Workforce development. Even if children are found eligible, there is a significant barrier—commonly voiced by pediatricians—that there is little point in mental vi ii health screening if there are no or few IECMH programs or practitioners available for referral. Solutions to this problem include maintaining accessible, updated information on available services and developing a workforce that is properly trained in this specialized area. All of the states reported that there were only a handful of fully qualified IECMH clinicians, many of whom do not or cannot accept Medicaid clients because of inadequate rates, exclusion from managed care panels, or denials of reimbursement for the work of professionals in training. Despite ongoing efforts, all the states need statewide, properly funded interagency plans for cross-disciplinary IECMH higher education and in-service training, as well specialty area credentialing.

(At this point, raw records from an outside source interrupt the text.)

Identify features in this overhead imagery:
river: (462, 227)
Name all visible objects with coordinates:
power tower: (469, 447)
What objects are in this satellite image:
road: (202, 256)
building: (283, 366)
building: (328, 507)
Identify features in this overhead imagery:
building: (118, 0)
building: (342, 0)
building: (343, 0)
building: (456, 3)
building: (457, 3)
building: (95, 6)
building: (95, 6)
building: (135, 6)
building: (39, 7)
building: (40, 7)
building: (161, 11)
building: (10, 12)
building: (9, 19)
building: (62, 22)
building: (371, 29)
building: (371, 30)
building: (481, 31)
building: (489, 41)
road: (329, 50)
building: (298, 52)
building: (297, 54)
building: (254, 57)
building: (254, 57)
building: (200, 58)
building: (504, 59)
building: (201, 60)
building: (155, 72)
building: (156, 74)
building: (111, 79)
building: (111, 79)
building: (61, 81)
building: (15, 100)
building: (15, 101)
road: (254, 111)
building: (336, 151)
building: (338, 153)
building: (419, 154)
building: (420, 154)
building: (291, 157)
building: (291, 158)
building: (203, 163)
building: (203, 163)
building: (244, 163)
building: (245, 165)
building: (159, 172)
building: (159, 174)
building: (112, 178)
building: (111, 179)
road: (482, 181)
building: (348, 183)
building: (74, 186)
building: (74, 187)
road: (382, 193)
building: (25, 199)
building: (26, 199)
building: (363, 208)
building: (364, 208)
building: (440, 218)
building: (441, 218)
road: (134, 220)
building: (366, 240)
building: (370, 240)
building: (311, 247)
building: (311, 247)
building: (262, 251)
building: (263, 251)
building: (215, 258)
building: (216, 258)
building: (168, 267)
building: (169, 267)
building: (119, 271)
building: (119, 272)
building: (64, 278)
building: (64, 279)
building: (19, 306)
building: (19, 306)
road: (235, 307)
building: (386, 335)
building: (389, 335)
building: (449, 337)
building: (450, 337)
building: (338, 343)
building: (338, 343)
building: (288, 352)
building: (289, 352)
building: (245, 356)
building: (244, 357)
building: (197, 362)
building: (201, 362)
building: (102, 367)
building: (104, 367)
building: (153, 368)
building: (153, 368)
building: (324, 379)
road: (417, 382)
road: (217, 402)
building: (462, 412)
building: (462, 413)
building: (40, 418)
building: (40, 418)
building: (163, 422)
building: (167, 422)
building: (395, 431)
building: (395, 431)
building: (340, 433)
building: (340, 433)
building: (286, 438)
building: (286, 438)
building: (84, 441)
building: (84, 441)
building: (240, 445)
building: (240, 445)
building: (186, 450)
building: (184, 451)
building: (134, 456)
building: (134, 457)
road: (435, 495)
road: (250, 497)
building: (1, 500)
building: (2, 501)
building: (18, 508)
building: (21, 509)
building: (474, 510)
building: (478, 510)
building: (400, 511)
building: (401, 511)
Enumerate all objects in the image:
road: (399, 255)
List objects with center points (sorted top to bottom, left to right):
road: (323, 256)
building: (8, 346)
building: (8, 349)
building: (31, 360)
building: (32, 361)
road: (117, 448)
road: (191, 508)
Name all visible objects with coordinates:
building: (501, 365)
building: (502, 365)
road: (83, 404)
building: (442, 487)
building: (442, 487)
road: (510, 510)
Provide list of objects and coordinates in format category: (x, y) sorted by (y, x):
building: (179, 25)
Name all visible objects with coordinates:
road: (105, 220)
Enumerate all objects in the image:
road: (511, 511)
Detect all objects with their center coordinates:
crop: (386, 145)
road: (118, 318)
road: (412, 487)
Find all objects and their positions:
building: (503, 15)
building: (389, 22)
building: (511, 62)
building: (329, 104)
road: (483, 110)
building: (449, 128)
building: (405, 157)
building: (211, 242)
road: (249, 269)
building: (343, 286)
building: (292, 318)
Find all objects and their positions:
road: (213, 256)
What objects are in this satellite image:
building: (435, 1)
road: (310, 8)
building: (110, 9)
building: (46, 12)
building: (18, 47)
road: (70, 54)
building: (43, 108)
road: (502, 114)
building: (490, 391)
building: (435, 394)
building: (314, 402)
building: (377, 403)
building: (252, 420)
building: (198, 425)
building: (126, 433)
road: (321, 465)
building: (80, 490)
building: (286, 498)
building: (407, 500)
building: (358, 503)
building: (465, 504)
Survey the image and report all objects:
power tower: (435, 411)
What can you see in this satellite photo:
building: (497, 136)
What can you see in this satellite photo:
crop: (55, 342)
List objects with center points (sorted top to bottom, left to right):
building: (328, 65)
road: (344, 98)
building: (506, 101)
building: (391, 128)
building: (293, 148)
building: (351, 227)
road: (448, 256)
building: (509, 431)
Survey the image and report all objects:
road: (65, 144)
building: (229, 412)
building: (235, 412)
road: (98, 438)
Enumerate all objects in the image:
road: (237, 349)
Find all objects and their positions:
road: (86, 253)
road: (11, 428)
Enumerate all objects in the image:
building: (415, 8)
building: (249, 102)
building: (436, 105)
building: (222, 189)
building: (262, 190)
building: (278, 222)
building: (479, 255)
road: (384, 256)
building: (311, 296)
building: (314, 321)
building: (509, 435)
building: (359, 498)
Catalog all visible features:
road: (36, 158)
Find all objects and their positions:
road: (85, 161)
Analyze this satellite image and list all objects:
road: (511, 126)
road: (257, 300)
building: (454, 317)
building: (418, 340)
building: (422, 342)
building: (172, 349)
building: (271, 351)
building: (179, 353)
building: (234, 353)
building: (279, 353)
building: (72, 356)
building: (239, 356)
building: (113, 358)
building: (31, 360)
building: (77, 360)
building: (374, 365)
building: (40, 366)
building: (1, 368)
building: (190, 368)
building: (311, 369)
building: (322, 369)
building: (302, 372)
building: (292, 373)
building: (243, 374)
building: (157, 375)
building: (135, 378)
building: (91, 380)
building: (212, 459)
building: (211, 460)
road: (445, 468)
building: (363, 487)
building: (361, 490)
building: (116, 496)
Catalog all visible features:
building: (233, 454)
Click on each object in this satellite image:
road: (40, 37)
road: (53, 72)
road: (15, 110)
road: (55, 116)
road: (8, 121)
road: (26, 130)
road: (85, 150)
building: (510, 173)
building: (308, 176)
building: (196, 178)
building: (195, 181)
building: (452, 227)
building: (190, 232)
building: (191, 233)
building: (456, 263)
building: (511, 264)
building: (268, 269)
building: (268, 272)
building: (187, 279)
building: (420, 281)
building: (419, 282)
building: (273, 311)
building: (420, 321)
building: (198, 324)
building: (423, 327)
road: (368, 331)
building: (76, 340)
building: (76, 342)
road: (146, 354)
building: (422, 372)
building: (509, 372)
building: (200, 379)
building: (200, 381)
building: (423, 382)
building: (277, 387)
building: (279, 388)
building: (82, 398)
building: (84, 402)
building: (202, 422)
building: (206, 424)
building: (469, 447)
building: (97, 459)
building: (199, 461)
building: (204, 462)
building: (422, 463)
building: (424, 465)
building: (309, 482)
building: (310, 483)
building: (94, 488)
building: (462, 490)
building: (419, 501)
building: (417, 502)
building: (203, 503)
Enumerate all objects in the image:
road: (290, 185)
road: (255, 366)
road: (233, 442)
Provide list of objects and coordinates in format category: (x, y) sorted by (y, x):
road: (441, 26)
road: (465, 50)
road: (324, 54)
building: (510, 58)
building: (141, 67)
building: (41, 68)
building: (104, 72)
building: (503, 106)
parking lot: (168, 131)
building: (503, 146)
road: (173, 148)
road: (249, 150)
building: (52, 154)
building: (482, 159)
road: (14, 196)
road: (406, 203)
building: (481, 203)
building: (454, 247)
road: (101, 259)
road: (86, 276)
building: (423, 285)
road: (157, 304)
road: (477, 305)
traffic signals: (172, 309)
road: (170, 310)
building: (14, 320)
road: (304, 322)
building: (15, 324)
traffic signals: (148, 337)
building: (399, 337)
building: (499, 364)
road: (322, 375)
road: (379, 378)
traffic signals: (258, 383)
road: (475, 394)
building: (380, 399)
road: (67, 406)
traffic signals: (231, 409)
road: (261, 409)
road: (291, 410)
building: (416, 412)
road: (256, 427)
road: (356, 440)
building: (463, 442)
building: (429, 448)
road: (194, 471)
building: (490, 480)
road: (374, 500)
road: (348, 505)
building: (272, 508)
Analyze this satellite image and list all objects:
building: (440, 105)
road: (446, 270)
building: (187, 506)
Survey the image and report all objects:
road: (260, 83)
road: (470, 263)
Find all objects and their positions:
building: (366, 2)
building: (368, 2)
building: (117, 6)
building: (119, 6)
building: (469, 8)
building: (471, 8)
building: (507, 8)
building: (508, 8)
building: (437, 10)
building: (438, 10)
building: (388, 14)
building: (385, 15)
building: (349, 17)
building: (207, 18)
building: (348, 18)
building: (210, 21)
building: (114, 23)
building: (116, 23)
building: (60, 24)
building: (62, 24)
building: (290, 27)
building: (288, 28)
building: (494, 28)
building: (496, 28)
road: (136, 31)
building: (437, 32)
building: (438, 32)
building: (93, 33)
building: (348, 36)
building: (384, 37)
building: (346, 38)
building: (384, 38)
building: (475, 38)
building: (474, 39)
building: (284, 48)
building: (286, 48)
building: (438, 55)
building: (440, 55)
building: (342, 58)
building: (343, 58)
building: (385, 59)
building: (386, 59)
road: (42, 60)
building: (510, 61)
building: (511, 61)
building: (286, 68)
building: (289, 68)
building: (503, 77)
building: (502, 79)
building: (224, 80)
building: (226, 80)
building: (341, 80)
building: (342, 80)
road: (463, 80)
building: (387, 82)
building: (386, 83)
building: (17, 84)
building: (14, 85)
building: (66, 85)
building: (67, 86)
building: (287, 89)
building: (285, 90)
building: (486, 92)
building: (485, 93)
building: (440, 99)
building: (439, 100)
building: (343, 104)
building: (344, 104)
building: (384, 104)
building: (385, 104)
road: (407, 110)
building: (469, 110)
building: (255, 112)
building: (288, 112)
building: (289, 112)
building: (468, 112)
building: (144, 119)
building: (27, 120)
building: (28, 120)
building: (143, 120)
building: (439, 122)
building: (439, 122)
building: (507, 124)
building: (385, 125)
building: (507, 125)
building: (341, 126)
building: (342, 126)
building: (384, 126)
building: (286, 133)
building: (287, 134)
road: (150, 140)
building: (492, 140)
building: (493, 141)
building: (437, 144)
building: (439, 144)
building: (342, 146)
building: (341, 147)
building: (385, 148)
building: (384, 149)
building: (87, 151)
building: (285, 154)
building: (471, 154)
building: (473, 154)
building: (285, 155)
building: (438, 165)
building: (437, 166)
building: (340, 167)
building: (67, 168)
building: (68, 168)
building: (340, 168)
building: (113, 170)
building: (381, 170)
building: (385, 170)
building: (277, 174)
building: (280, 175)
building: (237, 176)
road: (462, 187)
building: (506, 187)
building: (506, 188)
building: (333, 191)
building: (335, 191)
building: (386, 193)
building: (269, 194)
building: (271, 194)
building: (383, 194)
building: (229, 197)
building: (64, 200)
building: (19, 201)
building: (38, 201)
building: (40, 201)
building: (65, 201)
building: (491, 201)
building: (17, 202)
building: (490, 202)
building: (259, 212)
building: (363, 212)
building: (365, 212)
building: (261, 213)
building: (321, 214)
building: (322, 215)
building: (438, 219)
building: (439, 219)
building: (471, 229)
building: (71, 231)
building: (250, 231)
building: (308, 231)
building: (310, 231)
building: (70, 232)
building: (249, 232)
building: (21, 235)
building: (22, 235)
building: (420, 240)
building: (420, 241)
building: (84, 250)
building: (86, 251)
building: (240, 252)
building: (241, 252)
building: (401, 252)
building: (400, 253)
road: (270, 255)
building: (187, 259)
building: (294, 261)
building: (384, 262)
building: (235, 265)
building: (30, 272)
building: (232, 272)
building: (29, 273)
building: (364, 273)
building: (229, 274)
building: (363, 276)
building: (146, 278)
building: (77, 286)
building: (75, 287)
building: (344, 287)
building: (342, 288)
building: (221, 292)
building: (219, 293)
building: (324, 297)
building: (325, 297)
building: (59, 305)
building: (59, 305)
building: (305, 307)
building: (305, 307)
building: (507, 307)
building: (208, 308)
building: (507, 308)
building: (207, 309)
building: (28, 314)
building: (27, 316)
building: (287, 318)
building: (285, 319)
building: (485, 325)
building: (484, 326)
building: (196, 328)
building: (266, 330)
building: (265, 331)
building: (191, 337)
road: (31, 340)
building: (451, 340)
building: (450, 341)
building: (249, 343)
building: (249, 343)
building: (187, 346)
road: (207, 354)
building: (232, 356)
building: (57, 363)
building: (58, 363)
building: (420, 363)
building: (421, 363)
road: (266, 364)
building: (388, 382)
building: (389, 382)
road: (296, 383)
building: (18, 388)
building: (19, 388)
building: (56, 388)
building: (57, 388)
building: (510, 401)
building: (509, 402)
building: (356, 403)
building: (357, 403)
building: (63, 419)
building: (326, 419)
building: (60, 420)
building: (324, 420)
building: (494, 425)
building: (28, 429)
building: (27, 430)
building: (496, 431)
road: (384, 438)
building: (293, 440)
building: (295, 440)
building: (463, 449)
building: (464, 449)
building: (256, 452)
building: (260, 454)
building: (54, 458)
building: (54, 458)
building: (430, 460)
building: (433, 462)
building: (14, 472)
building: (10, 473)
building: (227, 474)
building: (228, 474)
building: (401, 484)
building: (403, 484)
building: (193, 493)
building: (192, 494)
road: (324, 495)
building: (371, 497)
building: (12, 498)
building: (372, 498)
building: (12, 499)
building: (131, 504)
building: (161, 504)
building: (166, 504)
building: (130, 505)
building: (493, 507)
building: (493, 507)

The gap between what we know and what we do. State feedback suggests that it is critical to use public policy at the federal level to narrow the gap between scientific knowledge about early brain development and what we do in IECMH practice. President Obama’s emphasis on early childhood development now opens opportunities to build on visionary federal programs such as Part C Early Intervention, Head Start, and Early Head Start by continuing to integrate a mental health component in many of the services that reach very young children. This requires a fully articulated national vision statement that supports the universal identification of young children with mental health problems or risks and provides equal access to developmentally and culturally appropriate infant and early childhood mental health services.